I will add ‘A Reflect Point’ to my Personal Coping Kete and return to it from time to time to review where I am at and where I want to go.

No. 47: Creating Mini Celebrations

This week, to attain, maintain or regain my sense of wellbeing… 

I will create space to celebrate my achievements and practice being aware of my strengths, by setting small goals and acknowledging when I reach them. I will make a list of all of the little things I need to do each day during the week. I will put this list somewhere I can see it and plan the items into my schedule. At the end of each day, I will tick or cross off the things that I did and congratulate myself for the achievement. I will talk about some of the achievements with other people.
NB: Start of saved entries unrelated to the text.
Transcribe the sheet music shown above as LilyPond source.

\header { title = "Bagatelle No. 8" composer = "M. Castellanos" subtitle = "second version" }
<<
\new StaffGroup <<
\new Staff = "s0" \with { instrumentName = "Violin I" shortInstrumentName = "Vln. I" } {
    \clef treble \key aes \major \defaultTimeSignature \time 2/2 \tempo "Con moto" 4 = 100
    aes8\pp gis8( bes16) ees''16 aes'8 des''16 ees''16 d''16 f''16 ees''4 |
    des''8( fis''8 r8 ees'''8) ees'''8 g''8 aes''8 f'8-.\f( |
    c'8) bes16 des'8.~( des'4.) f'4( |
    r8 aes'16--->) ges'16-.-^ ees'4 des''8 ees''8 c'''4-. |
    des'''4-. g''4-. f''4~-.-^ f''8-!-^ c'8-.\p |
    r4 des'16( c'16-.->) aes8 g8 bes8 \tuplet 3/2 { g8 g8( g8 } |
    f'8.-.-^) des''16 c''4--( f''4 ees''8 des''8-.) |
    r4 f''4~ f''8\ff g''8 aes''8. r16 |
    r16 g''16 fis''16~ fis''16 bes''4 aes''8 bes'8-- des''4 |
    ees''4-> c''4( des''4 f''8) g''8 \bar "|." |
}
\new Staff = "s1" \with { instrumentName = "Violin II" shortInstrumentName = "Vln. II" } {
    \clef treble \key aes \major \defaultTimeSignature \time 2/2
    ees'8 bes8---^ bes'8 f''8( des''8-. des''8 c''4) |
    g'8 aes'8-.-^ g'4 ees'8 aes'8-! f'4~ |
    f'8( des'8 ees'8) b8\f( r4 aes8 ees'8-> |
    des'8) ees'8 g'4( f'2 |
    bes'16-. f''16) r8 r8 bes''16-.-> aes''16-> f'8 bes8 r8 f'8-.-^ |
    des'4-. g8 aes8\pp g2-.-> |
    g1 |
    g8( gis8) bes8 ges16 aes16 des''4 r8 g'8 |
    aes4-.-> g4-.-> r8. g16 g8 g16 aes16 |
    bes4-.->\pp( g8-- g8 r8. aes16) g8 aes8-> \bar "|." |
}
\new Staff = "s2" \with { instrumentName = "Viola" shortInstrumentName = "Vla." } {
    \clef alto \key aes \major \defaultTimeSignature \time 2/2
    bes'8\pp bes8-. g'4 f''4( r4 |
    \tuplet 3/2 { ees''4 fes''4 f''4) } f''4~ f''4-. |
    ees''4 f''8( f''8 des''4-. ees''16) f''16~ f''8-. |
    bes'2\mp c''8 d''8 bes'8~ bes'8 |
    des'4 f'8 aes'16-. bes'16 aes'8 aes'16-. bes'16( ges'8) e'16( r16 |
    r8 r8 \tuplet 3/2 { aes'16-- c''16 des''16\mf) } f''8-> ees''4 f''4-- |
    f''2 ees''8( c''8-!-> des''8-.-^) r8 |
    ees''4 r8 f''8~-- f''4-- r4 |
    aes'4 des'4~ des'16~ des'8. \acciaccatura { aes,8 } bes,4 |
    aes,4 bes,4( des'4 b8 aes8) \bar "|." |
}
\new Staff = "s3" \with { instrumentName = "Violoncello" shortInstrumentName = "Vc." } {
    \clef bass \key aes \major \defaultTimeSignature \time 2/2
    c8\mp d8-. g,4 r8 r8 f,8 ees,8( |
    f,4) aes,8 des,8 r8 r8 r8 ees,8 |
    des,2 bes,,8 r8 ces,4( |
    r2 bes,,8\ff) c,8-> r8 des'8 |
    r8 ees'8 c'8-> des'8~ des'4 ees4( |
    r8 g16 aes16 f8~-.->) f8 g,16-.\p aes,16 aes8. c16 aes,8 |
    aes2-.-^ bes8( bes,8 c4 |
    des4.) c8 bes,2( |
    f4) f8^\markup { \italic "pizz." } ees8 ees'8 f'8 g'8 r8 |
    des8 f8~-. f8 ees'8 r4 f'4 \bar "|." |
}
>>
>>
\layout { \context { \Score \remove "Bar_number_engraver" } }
Even the smallest of activities like eating meals, going for a walk or sometimes even getting out of bed, take skills and awareness that deserve acknowledgement, even if that is a simple silent acknowledgement to myself.  By building my awareness of the positive things I do each day I will build my sense of being able to handle whatever comes my way.

When I feel anxious or stressed, I will be able to recall these times of small mastery.

This week I will create this daily opportunity to appreciate the things I do. I will not use the list an excuse to berate myself for any of the things that I did not do.

Once I am comfortable with the practice of creating the opportunity for mini-celebrations, I will add it to my Personal Coping Kete as something to make sure I am doing during times of stress and distress.

No. 32: An interesting day

This week, in order to attain, maintain or regain my sense of wellness…

I will plan interesting days into my week. This week, every second day is going to be an interest day. I will make sure that I do, talk about, watch or read interesting things. I will approach each present moment with the mindful curiosity and inquisitiveness that I was born approaching the world with.  I will find out things I have wondered about or connect with old hobbies.

This might take some planning. It’s easy to fall out of step with what actually does interest us.

My first interest day might need to involve exploring what I find interesting. I could use the internet, the Engage Online Resources Sheet or Community Resources Directory or my local library as places to find things that will absorb me. Or talk to a friend to come up with ideas. They might even want to join me.

Regardless of what I do or where I find myself, I will take interest in what is around me.

If I can’t do a day, I will do a moment.

Once I have gotten comfortable having Interest Days I will add them to my Personal Coping Kete as an engagement strategy for times when my mood needs a lift and my thoughts need to shift.